Las historias no pueden ser más distintas. Quedé con las mismas preguntas, sin embargo: hasta cuándo seremos humanos. Qué es ser humanos. No solo en cuanto a nuestras facultades cognitivas, hoy extendidas por innumerables prótesis digitales deformantes. También en cuanto a “eso que todavía llamamos el alma”, como escribió el poeta.
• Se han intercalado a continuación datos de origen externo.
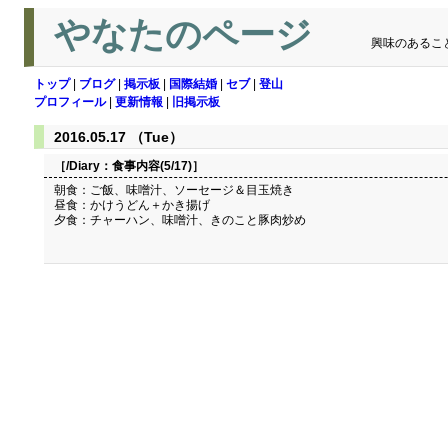
やなたのページ
興味のあるこ
トップ
|
ブログ
|
掲示板
|
国際結婚
|
セブ
|
登山
プロフィール
|
更新情報
|
旧掲示板
2016.05.17 （Tue）
［/Diary：
食事内容(5/17)
］
朝食：ご飯、味噌汁、ソーセージ＆目玉焼き
昼食：かけうどん＋かき揚げ
夕食：チャーハン、味噌汁、きのこと豚肉炒め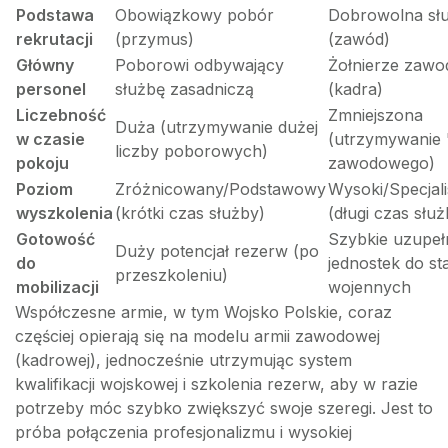
Podstawa
Obowiązkowy pobór
Dobrowolna sł
rekrutacji
(przymus)
(zawód)
Główny
Poborowi odbywający
Żołnierze zawo
personel
służbę zasadniczą
(kadra)
Liczebność
Zmniejszona
Duża (utrzymywanie dużej
w czasie
(utrzymywanie 
liczby poborowych)
pokoju
zawodowego)
Poziom
Zróżnicowany/Podstawowy
Wysoki/Specjal
wyszkolenia
(krótki czas służby)
(długi czas służ
Gotowość
Szybkie uzupeł
Duży potencjał rezerw (po
do
jednostek do s
przeszkoleniu)
mobilizacji
wojennych
Współczesne armie, w tym Wojsko Polskie, coraz
częściej opierają się na modelu armii zawodowej
(kadrowej), jednocześnie utrzymując system
kwalifikacji wojskowej i szkolenia rezerw, aby w razie
potrzeby móc szybko zwiększyć swoje szeregi. Jest to
próba połączenia profesjonalizmu i wysokiej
Ishiguro evita esa palabra como la peste. Habla del “corazón humano”. En todo caso, de lo que la Mistral llamó “amasijo fatal de sangre y lágrimas”. Algo muy limítrofe, muy borderline y muy molesto, una conciencia parcial, defectuosa, dolorosa y capaz de ocasionales éxtasis. Humana, en suma. Un científico loco, en Madaddam, creó una nueva especie de seres. Quiso librarlos del deseo, el dolor del rechazo, la envidia y del miedo a la muerte, entre otras cosas. Quiso librarlos de la tentación de la violencia desatada que campeaba en los restos de las ciudades, de las horrendas esclavitudes que los humanos tienden a imponerse unos a otros. Los hizo herbívoros. Les dio períodos de celo visibles, señales inequívocas que emiten las hembras, sexo a la vez promiscuo y delicado, sin ilusiones, malos entendidos ni sentimientos complejos. Imagínense.
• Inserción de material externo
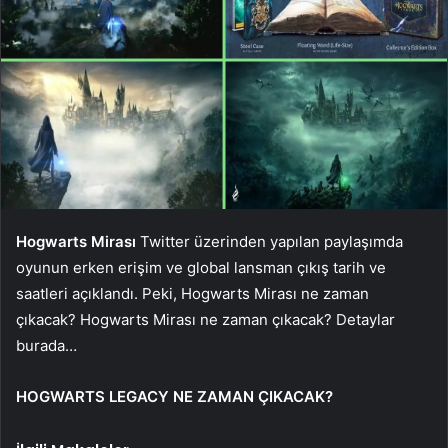
Hogwarts Mirası
Twitter üzerinden yapılan paylaşımda
oyunun erken erişim ve global lansman çıkış tarih ve
saatleri açıklandı. Peki, Hogwarts Mirası ne zaman
çıkacak? Hogwarts Mirası ne zaman çıkacak? Detaylar
burada…
HOGWARTS LEGACY NE ZAMAN ÇIKACAK?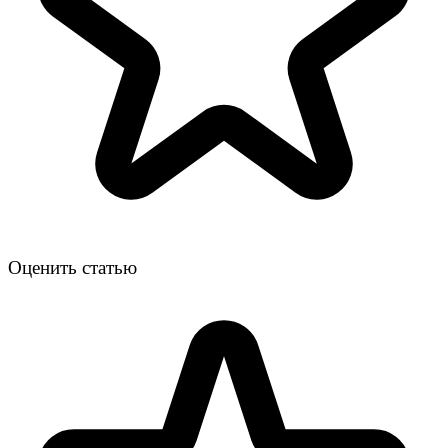
Оценить статью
La “amiga artificial” que narra la historia de Ishiguro, Klara, es una máquina. Alguien desatinado se pregunta si debe tratarla como a la aspiradora o como a una persona. No cuento más por no echarles a perder la lectura del libro.

Cuando “todo ha cambiado, menos las nubes”, tras alguna catástrofe enorme, los seres humanos, despavoridos, se juntan en torno de algún fuego y de alguien que les cuenta historias, les cuenta cuentos. Así se crea una instancia colectiva, pasajera, donde procesar las emociones que todavía no encuentran sus propias palabras.

Las dos narraciones distópicas a las que me estoy refiriendo procesan ideas que tenemos a medio formular, dilemas éticos imposibles de resolver, miedos ancestrales de estar transgrediendo un orden que nos cobijó durante siglos. El género de la ciencia ficción, mal mirado antes como una entretención de masas, se ha ido revelando como otra cosa. El sueño de la imaginación también engendra monstruos. Las novelas distópicas nos permiten jugar con monstruos futuribles. Proyectan, extienden hilos de nuestras vidas, los tensan hacia escenarios imaginables. La mezcla de pavor y curiosidad caracteriza la buena narrativa en un momento histórico tan complejo como el que hoy vivimos en todo el mundo. En Chile también. Me gustaría poder escribir una novela corta sobre la próxima Convención Constitucional. Leo por ahí la palabra “neuroderechos”, y me imagino que el elenco electo deberá pensar en “eso que todavía llamamos humano”. Pavor, curiosidad y una desaforada esperanza.